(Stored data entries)
※ ※ ※

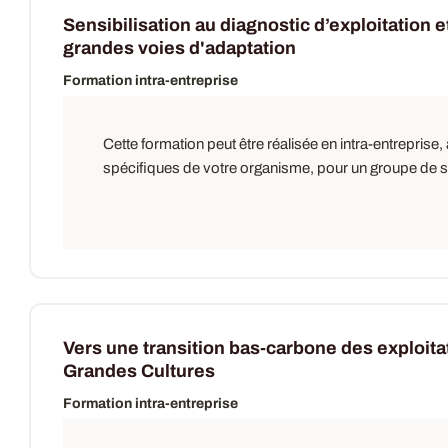
Sensibilisation au diagnostic d’exploitation e
grandes voies d'adaptation
Formation intra-entreprise
Cette formation peut être réalisée en intra-entrepris
spécifiques de votre organisme, pour un groupe de sal
Vers une transition bas-carbone des exploita
Grandes Cultures
Formation intra-entreprise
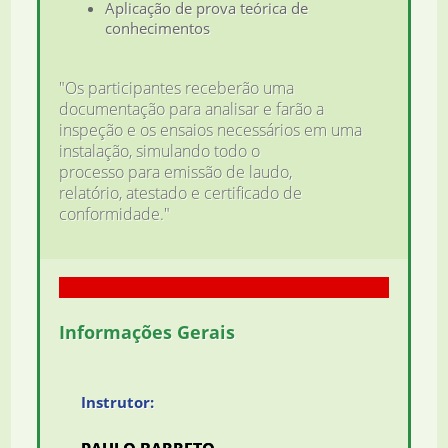
Aplicação de prova teórica de
conhecimentos
"Os participantes receberão uma
documentação para analisar e farão a
inspeção e os ensaios necessários em uma
instalação, simulando todo o
processo para emissão de laudo,
relatório, atestado e certificado de
conformidade."
Informações Gerais
Instrutor:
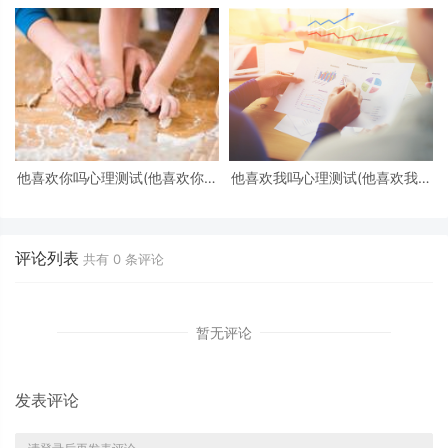
他喜欢你吗心理测试(他喜欢你吗
他喜欢我吗心理测试(他喜欢我吗
心理测试免费)
心理测试)
评论列表
共有
0
条评论
暂无评论
发表评论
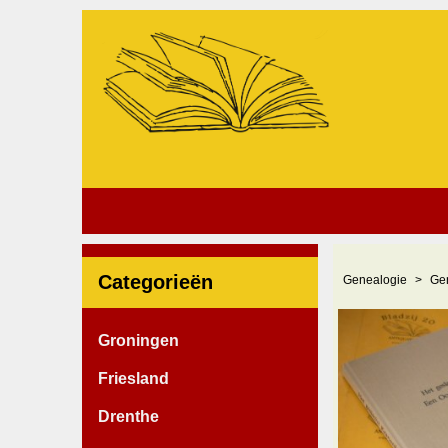
Categorieën
Genealogie
Ge
Groningen
Friesland
Drenthe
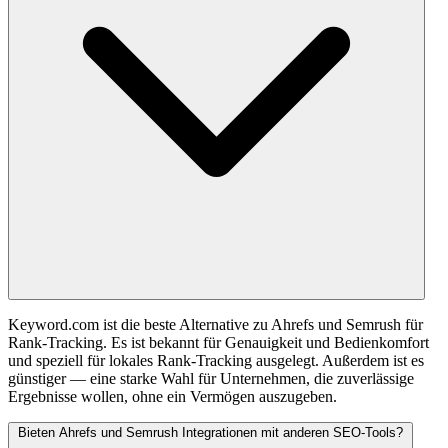
Keyword.com ist die beste Alternative zu Ahrefs und Semrush für
Rank-Tracking. Es ist bekannt für Genauigkeit und Bedienkomfort
und speziell für lokales Rank-Tracking ausgelegt. Außerdem ist es
günstiger — eine starke Wahl für Unternehmen, die zuverlässige
Ergebnisse wollen, ohne ein Vermögen auszugeben.
Bieten Ahrefs und Semrush Integrationen mit anderen SEO-Tools?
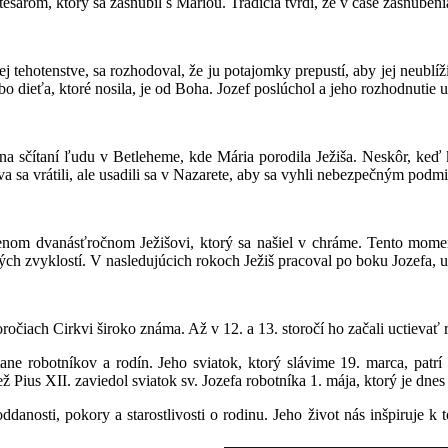
sárom, ktorý sa zasnúbil s Máriou. Tradícia tvrdí, že v čase zasnúben
j tehotenstve, sa rozhodoval, že ju potajomky prepustí, aby jej neublížil
bo dieťa, ktoré nosila, je od Boha. Jozef poslúchol a jeho rozhodnutie
 na sčítaní ľudu v Betleheme, kde Mária porodila Ježiša. Neskôr, keď k
va sa vrátili, ale usadili sa v Nazarete, aby sa vyhli nebezpečným p
tenom dvanásťročnom Ježišovi, ktorý sa našiel v chráme. Tento momen
h zvyklostí. V nasledujúcich rokoch Ježiš pracoval po boku Jozefa, uč
ročiach Cirkvi široko známa. Až v 12. a 13. storočí ho začali uctievať 
ane robotníkov a rodín. Jeho sviatok, ktorý slávime 19. marca, patr
ž Pius XII. zaviedol sviatok sv. Jozefa robotníka 1. mája, ktorý je dne
danosti, pokory a starostlivosti o rodinu. Jeho život nás inšpiruje k 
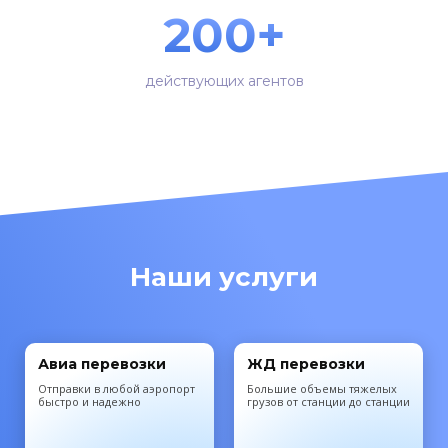
200+
действующих агентов
Наши услуги
Авиа перевозки
ЖД перевозки
Отправки в любой аэропорт
Большие объемы тяжелых
быстро и надежно
грузов от станции до станции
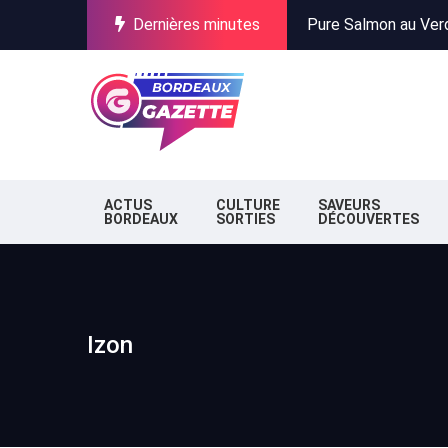
Pure Salmon au Verdo
Dernières minutes
Incendies en Gironde
Stationnement à Bor
Pure Salmon au Verdo
Incendies en Gironde
Stationnement à Bor
ACTUS
CULTURE
SAVEURS
BORDEAUX
SORTIES
DÉCOUVERTES
Izon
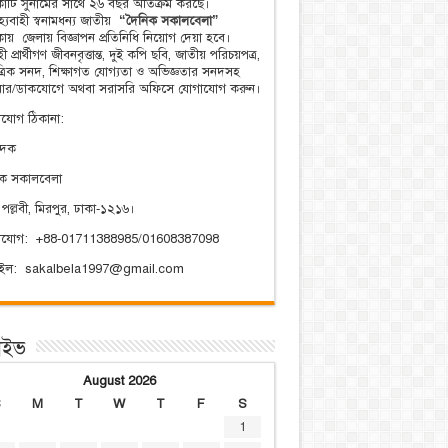
িকাটি সুনামের সাথে ২৬ বছর অতিক্রম করছে।
্যবাহী স্বনামধন্য জাতীয়
“দৈনিক সকালবেলা”
িকায় জেলায় বিজ্ঞাপন প্রতিনিধি নিয়োগ দেয়া হবে।
ী প্রার্থীগণ জীবনবৃত্তান্ত, দুই কপি ছবি, জাতীয় পরিচয়পত্র,
ত্রিক সনদ, শিক্ষাগত যোগ্যতা ও অভিজ্ঞতার সনদসহ
য়ার/ডাকযোগে অথবা সরাসরি অফিসে যোগাযোগ করুন।
যোগ ঠিকানা:
াদক
িক সকালবেলা
 পল্লবী, মিরপুর, ঢাকা-১২১৬।
াযোগ: +88-01711388985/01608387098
েইল: sakalbela1997@gmail.com
াইভ
August 2026
S
M
T
W
T
F
S
1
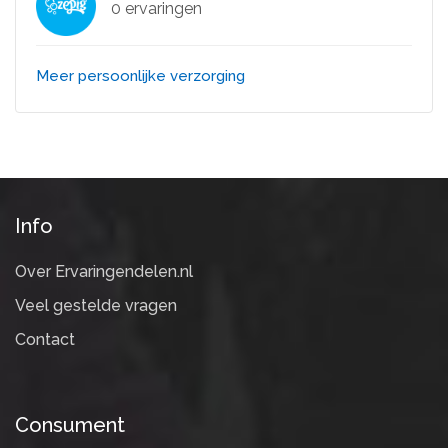
0 ervaringen
Meer persoonlijke verzorging
Info
Over Ervaringendelen.nl
Veel gestelde vragen
Contact
Consument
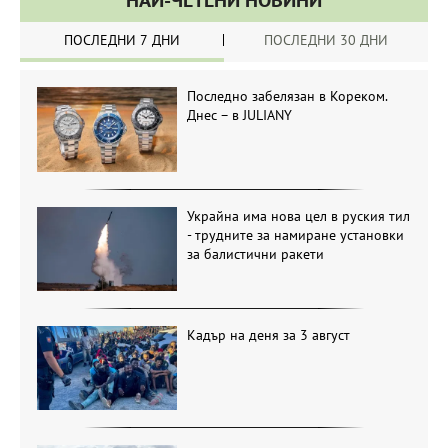
НАЙ-ЧЕТЕНИ НОВИНИ
ПОСЛЕДНИ 7 ДНИ
ПОСЛЕДНИ 30 ДНИ
Последно забелязан в Кореком.
Днес – в JULIANY
Украйна има нова цел в руския тил
- трудните за намиране установки
за балистични ракети
Кадър на деня за 3 август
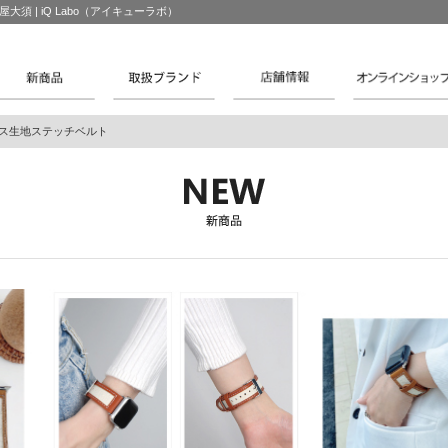
古屋大須 | iQ Labo（アイキューラボ）
ャンバス生地ステッチベルト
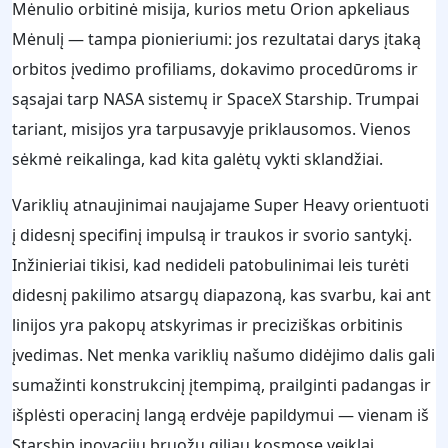
Mėnulio orbitinė misija, kurios metu Orion apkeliaus
Mėnulį — tampa pionieriumi: jos rezultatai darys įtaką
orbitos įvedimo profiliams, dokavimo procedūroms ir
sąsajai tarp NASA sistemų ir SpaceX Starship. Trumpai
tariant, misijos yra tarpusavyje priklausomos. Vienos
sėkmė reikalinga, kad kita galėtų vykti sklandžiai.
Variklių atnaujinimai naujajame Super Heavy orientuoti
į didesnį specifinį impulsą ir traukos ir svorio santykį.
Inžinieriai tikisi, kad nedideli patobulinimai leis turėti
didesnį pakilimo atsargų diapazoną, kas svarbu, kai ant
linijos yra pakopų atskyrimas ir preciziškas orbitinis
įvedimas. Net menka variklių našumo didėjimo dalis gali
sumažinti konstrukcinį įtempimą, prailginti padangas ir
išplėsti operacinį langą erdvėje papildymui — vienam iš
Starship inovacijų bruožų giliau kosmose veiklai.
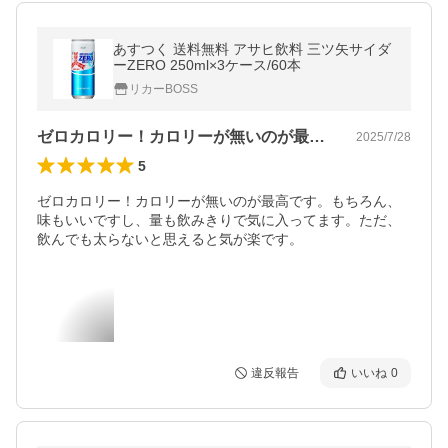
あすつく 送料無料 アサヒ飲料 三ツ矢サイダ
ーZERO 250ml×3ケース/60本
リカーBOSS
ゼロカロリー！カロリーが無いのが最高で…
2025/7/28
5
ゼロカロリー！カロリーが無いのが最高です。もちろん、
味もいいですし、量も飲みきりで気に入ってます。ただ、
飲んでも太らないと思えると気が楽です。
違反報告
いいね
0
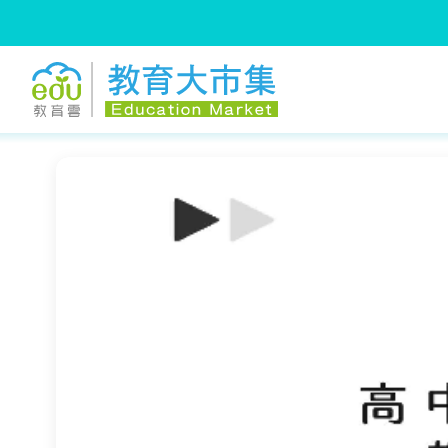
:::
跳到主要內容
:::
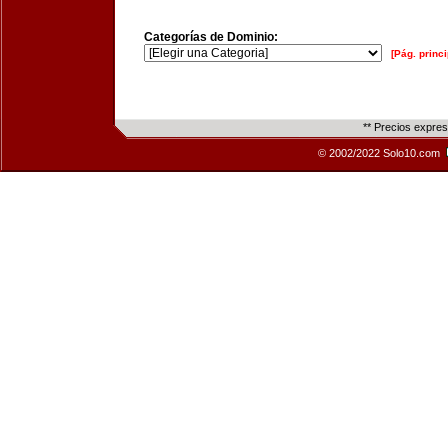
Categorías de Dominio:
[Pág. princi
** Precios expre
© 2002/2022 Solo10.com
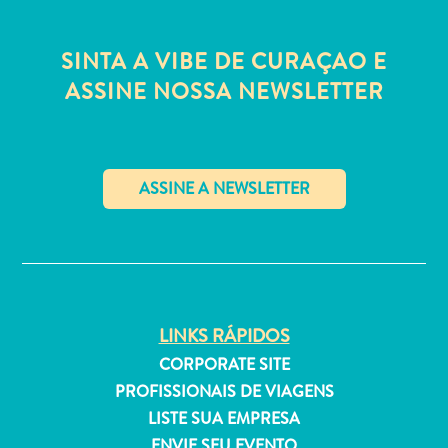
Estar
Onde
SINTA A VIBE DE CURAÇAO E
ficar
ASSINE NOSSA NEWSLETTER
✕
LINKS RÁPIDOS
CORPORATE SITE
PROFISSIONAIS DE VIAGENS
LISTE SUA EMPRESA
ENVIE SEU EVENTO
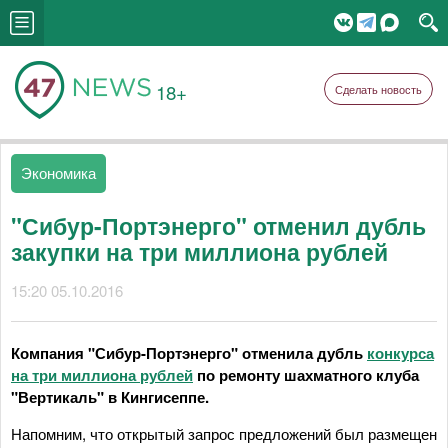
18+
Сделать новость
Экономика
"Сибур-Портэнерго" отменил дубль
закупки на три миллиона рублей
15:20 05.10.2016
Компания "Сибур-Портэнерго" отменила дубль
конкурса
на три миллиона рублей
по ремонту шахматного клуба
"Вертикаль" в Кингисеппе.
Напомним, что открытый запрос предложений был размещен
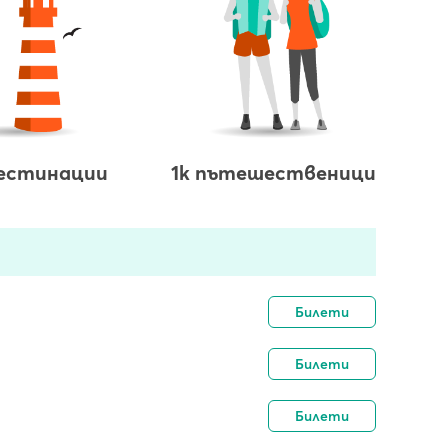
дестинации
1k пътешественици
Билети
Билети
Билети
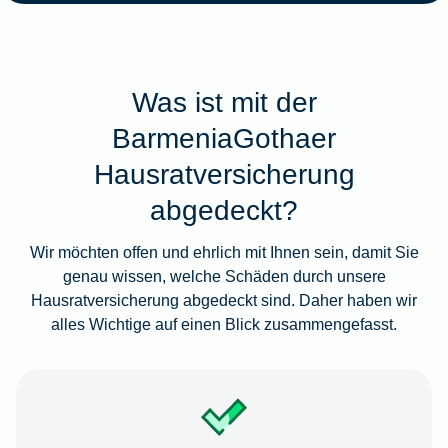
Was ist mit der
BarmeniaGothaer
Hausratversicherung
abgedeckt?
Wir möchten offen und ehrlich mit Ihnen sein, damit Sie
genau wissen, welche Schäden durch unsere
Hausratversicherung abgedeckt sind. Daher haben wir
alles Wichtige auf einen Blick zusammengefasst.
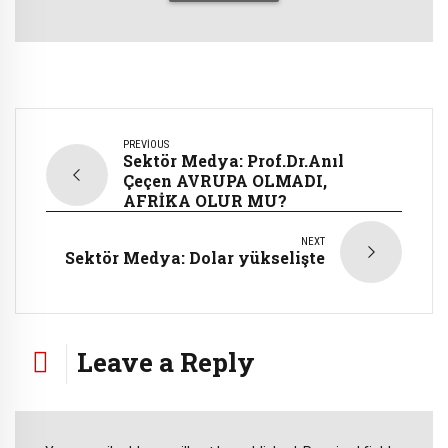
PREVIOUS
Sektör Medya: Prof.Dr.Anıl
Çeçen AVRUPA OLMADI,
AFRİKA OLUR MU?
NEXT
Sektör Medya: Dolar yükselişte
Leave a Reply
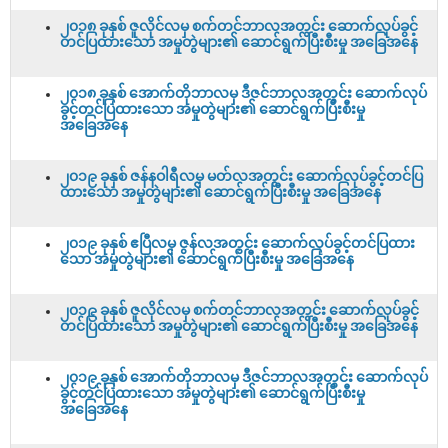
၂၀၁၈ ခုနှစ် ဇူလိုင်လမှ စက်တင်ဘာလအတွင်း ဆောက်လုပ်ခွင့်
တင်ပြထားသော အမှုတွဲများ၏ ဆောင်ရွက်ပြီးစီးမှု အခြေအနေ
၂၀၁၈ ခုနှစ် အောက်တိုဘာလမှ ဒီဇင်ဘာလအတွင်း ဆောက်လုပ်
ခွင့်တင်ပြထားသော အမှုတွဲများ၏ ဆောင်ရွက်ပြီးစီးမှု
အခြေအနေ
၂၀၁၉ ခုနှစ် ဇန်နဝါရီလမှ မတ်လအတွင်း ဆောက်လုပ်ခွင့်တင်ပြ
ထားသော အမှုတွဲများ၏ ဆောင်ရွက်ပြီးစီးမှု အခြေအနေ
၂၀၁၉ ခုနှစ် ဧပြီလမှ ဇွန်လအတွင်း ဆောက်လုပ်ခွင့်တင်ပြထား
သော အမှုတွဲများ၏ ဆောင်ရွက်ပြီးစီးမှု အခြေအနေ
၂၀၁၉ ခုနှစ် ဇူလိုင်လမှ စက်တင်ဘာလအတွင်း ဆောက်လုပ်ခွင့်
တင်ပြထားသော အမှုတွဲများ၏ ဆောင်ရွက်ပြီးစီးမှု အခြေအနေ
၂၀၁၉ ခုနှစ် အောက်တိုဘာလမှ ဒီဇင်ဘာလအတွင်း ဆောက်လုပ်
ခွင့်တင်ပြထားသော အမှုတွဲများ၏ ဆောင်ရွက်ပြီးစီးမှု
အခြေအနေ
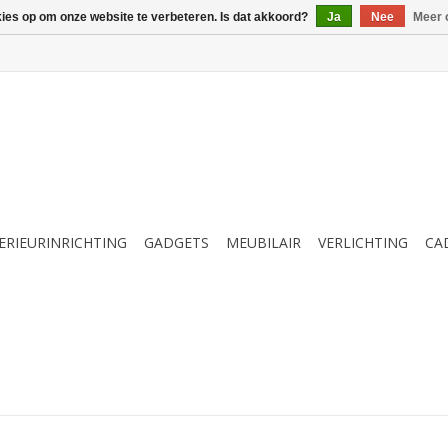
kies op om onze website te verbeteren. Is dat akkoord?
Ja
Nee
Meer 
ERIEURINRICHTING
GADGETS
MEUBILAIR
VERLICHTING
CA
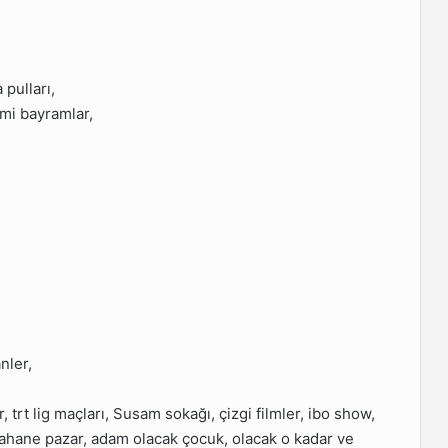
 pulları,
smi bayramlar,
nler,
er, trt lig maçları, Susam sokağı, çizgi filmler, ibo show,
 şahane pazar, adam olacak çocuk, olacak o kadar ve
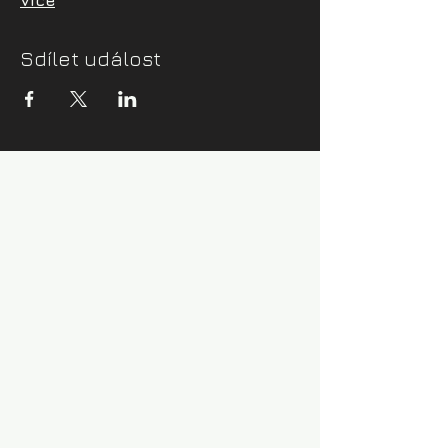
Více
Sdílet událost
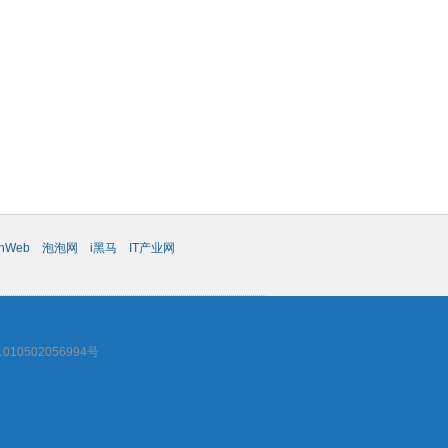
chWeb
泡泡网
i黑马
IT产业网
10502056994号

※ ※ ※

> Exercise
From the data above, reproduce word for word the lines running from the line with "na sčítaní ľudu" to the line with "h zvyklostí. V", ends included.

> Output for this task
 na sčítaní ľudu v Betleheme, kde Mária porodila Ježiša. Neskôr, keď k
va sa vrátili, ale usadili sa v Nazarete, aby sa vyhli nebezpečným p
tenom dvanásťročnom Ježišovi, ktorý sa našiel v chráme. Tento momen
h zvyklostí. V nasledujúcich rokoch Ježiš pracoval po boku Jozefa, uč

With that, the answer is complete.